It was shortly after the Reddit-fueled, meme stock saga that the silver market landed squarely in the cross-hairs of the online community. However, the supposed silver squeeze and the one that followed have been rather ineffective when compared to short squeezes on Gamestop (GME) and the like. This article takes a look at the events surrounding the silver squeeze and some of the difficulties of shorting the silver market.
Opportunity Lying in Wait
In January 2021, a finance-focused community under the name ‘WallStreetBets’, hosted on the popular online forum, Reddit caused quite a stir as news broke of their intentions to bid up the prices of a number of targeted meme stocks in an effort to achieve a short squeeze.
Initially, the orchestrated activity succeeded in drastically raising share prices but the exponential rise was cut short as retail brokerages, most notably, Robinhood, restricted the purchasing of the meme stocks citing increased clearing firm charges.
Thereafter, the WallStreetBets community decided to turn their sites towards the silver market in an attempt to raise the price of a market that has long been rumored to be intentionally suppressing prices.
The First Silver Squeeze (01 Feb 2021)
The first and second silver squeezes were said to have been conducted via the world’s largest silver Exchange Traded Fund (ETF), iShares Silver Trust, which has a $15.97 billion market cap at the time of writing. The idea was to buy into the ETF which would force the fund to allocate new shares and purchase silver to back them. A sharp surge in interest in the ETF would lead to a sudden increase in the demand for silver and likely result in a sizeable increase in the price for the commodity.
A staggering $1 billion flowed into iShares Silver Trust the Friday before the planned silver squeeze, forcing it to purchase an additional 34 million ounces of physical silver to leave the total stockpile at just over 600 million ounces.
The candlestick chart below highlights the gap up in the price of the fund with an almost immediate retracement bringing prices back to where they were before the massive inflows. The surge in volume is circled in red, while the average true range (ATR) indicator – which depicts an average of daily price movement – also peaked.
The superimposed orange line depicts the price of the continuous silver futures contract, which witnessed a spike but failed to raise prices significantly, as was expected. The price of silver rose less than $4 between Friday the 29th of January and Monday the 1st of February. Thereafter, for the remainder of February prices actually dropped below the spike high but remained above the pre-squeeze levels.

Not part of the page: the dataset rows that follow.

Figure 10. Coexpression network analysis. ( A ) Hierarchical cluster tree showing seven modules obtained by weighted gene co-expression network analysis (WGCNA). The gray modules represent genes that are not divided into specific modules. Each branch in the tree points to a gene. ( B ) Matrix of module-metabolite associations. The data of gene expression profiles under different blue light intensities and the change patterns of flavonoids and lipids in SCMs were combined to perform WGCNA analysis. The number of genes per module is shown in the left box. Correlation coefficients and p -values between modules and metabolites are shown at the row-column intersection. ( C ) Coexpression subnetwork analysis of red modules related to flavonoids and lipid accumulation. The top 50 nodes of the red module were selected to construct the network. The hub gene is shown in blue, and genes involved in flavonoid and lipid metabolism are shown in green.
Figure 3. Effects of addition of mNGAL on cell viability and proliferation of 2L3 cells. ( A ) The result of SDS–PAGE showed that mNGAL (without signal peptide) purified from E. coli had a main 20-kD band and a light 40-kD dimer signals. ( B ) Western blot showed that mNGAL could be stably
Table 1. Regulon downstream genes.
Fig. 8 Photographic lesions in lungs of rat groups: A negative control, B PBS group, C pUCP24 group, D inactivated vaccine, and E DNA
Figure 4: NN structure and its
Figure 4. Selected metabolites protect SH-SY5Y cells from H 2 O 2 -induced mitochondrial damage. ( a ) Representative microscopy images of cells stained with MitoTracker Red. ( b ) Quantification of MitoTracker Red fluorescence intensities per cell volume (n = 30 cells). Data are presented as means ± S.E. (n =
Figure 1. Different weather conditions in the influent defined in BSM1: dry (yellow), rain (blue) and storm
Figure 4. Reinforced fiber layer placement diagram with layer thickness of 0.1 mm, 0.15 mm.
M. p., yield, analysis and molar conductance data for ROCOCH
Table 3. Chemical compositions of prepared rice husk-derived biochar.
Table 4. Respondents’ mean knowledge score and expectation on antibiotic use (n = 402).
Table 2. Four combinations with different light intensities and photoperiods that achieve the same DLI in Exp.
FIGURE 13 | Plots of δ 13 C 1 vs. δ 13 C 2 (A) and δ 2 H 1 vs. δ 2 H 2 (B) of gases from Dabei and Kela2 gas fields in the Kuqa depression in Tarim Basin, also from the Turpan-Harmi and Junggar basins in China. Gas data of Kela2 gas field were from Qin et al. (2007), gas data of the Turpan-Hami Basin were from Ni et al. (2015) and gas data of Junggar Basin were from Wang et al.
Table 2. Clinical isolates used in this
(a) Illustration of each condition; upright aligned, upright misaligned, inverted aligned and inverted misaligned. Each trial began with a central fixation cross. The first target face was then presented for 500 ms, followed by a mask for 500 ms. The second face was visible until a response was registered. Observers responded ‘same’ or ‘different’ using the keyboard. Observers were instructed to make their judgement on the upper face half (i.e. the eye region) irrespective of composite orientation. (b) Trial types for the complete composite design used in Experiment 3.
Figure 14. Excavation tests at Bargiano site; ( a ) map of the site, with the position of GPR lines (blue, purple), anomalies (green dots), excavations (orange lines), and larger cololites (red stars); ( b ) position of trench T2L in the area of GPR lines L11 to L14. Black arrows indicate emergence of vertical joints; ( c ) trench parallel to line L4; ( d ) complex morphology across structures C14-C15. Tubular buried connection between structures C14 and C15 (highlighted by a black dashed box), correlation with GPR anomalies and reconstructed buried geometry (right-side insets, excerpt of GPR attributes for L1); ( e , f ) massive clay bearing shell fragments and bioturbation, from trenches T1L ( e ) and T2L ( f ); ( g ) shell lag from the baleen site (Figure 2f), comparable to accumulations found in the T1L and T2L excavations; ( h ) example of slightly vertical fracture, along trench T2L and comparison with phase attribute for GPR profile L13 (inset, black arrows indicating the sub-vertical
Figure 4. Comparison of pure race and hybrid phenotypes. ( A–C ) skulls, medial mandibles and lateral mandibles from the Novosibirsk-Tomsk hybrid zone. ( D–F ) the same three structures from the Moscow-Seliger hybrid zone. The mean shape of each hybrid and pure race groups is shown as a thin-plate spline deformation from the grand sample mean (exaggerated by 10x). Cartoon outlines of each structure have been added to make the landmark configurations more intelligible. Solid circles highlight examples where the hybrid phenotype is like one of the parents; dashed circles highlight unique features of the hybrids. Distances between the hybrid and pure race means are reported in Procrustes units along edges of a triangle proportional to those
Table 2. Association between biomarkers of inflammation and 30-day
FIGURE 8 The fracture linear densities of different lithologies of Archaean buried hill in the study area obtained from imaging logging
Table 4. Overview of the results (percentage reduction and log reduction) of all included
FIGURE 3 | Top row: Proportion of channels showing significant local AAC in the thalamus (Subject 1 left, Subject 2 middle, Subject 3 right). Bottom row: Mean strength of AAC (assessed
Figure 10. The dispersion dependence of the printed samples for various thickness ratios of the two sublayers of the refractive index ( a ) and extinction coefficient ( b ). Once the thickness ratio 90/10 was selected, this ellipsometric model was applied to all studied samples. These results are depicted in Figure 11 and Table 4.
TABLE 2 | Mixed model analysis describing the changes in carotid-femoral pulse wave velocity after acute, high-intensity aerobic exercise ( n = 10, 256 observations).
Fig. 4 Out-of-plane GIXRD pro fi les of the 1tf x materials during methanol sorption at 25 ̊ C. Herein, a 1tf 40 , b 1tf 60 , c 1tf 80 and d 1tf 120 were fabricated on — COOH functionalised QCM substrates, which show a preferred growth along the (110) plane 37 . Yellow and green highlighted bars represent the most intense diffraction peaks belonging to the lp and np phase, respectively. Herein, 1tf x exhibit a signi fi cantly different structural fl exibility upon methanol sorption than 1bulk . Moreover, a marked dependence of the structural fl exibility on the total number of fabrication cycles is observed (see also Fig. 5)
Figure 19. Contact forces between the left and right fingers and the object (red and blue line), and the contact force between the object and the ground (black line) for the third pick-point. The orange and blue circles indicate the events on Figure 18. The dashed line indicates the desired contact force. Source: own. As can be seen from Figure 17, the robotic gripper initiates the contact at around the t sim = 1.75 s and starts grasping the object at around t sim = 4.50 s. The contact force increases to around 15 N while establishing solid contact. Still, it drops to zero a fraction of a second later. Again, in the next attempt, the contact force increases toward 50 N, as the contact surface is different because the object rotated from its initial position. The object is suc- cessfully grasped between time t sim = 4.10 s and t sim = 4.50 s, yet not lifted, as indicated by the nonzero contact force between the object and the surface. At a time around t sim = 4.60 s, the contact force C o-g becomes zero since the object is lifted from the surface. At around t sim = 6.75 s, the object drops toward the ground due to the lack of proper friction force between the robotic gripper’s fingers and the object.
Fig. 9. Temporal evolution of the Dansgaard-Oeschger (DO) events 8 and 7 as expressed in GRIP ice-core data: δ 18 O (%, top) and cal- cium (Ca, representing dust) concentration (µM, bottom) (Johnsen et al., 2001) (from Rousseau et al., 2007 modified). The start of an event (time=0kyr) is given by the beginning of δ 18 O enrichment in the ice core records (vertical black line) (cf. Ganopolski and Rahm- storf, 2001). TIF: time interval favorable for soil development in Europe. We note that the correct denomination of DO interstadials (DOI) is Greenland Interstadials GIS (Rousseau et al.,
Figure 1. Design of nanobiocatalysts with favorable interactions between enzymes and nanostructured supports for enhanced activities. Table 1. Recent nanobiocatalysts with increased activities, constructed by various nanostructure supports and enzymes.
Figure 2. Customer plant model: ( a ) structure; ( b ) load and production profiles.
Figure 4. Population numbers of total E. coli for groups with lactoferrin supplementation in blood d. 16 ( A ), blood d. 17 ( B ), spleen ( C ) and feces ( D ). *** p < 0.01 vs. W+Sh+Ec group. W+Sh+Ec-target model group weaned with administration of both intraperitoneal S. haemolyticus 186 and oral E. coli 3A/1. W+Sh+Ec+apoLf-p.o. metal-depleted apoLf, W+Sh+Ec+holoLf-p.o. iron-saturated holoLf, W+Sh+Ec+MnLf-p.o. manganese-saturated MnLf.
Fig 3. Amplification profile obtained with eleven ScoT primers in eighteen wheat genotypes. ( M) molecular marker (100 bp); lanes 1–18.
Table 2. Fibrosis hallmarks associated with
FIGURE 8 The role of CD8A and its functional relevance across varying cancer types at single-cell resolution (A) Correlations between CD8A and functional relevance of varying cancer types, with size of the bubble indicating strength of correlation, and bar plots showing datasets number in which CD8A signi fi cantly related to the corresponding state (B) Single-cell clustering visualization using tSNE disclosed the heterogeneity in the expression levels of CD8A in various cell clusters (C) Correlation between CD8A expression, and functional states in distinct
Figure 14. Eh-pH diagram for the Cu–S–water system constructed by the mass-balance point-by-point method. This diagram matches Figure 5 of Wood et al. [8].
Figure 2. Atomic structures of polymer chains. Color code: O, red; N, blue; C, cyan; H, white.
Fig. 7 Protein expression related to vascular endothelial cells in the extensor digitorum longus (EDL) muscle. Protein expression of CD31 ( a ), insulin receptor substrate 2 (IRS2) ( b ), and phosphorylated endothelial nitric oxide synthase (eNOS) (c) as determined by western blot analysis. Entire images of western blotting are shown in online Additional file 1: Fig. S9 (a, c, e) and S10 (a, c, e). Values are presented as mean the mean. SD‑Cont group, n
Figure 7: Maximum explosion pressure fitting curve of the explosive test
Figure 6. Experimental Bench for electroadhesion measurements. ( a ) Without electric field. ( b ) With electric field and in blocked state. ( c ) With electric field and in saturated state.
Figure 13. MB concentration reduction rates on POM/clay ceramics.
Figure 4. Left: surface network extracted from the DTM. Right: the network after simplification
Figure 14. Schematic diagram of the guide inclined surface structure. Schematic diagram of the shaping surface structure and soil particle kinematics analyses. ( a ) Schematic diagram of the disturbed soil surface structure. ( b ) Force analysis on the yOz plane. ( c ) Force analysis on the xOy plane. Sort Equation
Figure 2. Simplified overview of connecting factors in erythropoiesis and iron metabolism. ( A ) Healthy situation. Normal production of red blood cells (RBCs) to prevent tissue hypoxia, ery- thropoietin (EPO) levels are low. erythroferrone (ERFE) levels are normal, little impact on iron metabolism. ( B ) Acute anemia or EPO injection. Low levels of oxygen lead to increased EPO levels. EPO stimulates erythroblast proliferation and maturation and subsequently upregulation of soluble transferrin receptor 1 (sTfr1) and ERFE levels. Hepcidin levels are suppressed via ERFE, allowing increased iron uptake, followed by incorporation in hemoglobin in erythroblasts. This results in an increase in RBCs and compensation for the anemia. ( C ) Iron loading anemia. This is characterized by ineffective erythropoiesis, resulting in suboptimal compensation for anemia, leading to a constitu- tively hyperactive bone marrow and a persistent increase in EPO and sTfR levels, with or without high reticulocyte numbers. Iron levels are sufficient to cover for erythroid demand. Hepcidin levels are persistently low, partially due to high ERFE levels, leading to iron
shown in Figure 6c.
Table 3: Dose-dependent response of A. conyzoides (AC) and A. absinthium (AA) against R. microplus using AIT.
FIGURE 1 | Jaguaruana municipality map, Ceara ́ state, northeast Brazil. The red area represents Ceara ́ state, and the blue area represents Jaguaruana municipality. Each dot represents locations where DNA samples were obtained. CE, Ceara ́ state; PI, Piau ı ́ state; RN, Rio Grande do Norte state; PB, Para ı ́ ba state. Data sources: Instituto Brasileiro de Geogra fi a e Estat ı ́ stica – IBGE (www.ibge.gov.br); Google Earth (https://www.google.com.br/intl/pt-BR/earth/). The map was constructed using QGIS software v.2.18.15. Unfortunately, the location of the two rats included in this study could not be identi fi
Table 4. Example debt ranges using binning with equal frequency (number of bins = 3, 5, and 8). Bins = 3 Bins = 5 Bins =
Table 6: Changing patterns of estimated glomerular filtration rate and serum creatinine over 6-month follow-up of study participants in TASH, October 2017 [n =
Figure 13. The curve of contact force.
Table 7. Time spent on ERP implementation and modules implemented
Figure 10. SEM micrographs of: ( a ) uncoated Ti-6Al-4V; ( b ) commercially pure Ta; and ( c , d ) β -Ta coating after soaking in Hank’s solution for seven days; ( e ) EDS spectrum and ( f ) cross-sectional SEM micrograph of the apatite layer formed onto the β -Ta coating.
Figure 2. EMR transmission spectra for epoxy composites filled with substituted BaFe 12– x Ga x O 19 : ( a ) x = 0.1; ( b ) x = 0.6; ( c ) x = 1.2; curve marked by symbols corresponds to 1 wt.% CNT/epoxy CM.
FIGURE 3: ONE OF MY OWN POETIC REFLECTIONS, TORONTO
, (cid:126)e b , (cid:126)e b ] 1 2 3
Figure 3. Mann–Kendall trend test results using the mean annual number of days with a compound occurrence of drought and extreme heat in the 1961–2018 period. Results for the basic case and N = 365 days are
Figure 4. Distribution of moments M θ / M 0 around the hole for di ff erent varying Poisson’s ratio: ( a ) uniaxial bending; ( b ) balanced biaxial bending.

Silver Squeeze 2.0 (1 May 2021)
The second silver squeeze or ‘silver squeeze 2.0’ took place on May the 1st – although this fell on a Saturday so much of the price action was captured on May the 3rd. Looking at the chart below this attempt had a more muted effect initially, as price action jumped less than it did the first time around and witnessed significantly lower volume, too.
The second silver squeeze seems to have maintained somewhat of a choppy rise in silver prices as opposed to a sharp parabolic move which is usually associated with a squeeze. Furthermore, some of the recent silver price increase may very well be attributed to the depreciation of the US dollar (inverse relationship) as can be seen in the overlay below:
WallStreetBets Denies Involvement in the Attempted Silver Squeeze
Shortly after the news of a possible silver squeeze there were many posts on the subreddit denouncing this move as members sought to distance themselves from the idea. Despite having a consistent motive to the previous short squeezes – a protest against short-selling hedge funds – there are a number of issues when it comes to shorting the silver market.
As such, this has led some to pursue the idea that this may have been a diversion ploy, orchestrated by actual ‘Wall Street’ to derail the momentum and cohesiveness of the online trading community.
Reasons why a Forced Silver Squeeze is Unlikely:
- Hedged Short Positions – A large amount of the short positions in silver are used to hedge existing longs held on the London OTC market. These shorts are not naked shorts like the ones observed on meme stocks where hedge funds took one-sided speculative bets on price declines. Therefore, a surge in price is unlikely to force these ‘short sellers’ to exit their hedged positions.
- Sentiment is Long – A significant amount of hedge funds and money managers have been bullish on silver with the view that the coronavirus pandemic would inflate silver prices. Therefore, its unlikely that there will be large-scale forced buying to close out existing shorts.
- Surplus Silver Supply – A lasting supply squeeze is also unlikely given silver has been in surplus for the majority of the last 10 years with around 1 billion ounces produced and consumed per annum. Temporary supply constraints may be experienced but in general, the silver market remains reasonably well supplied.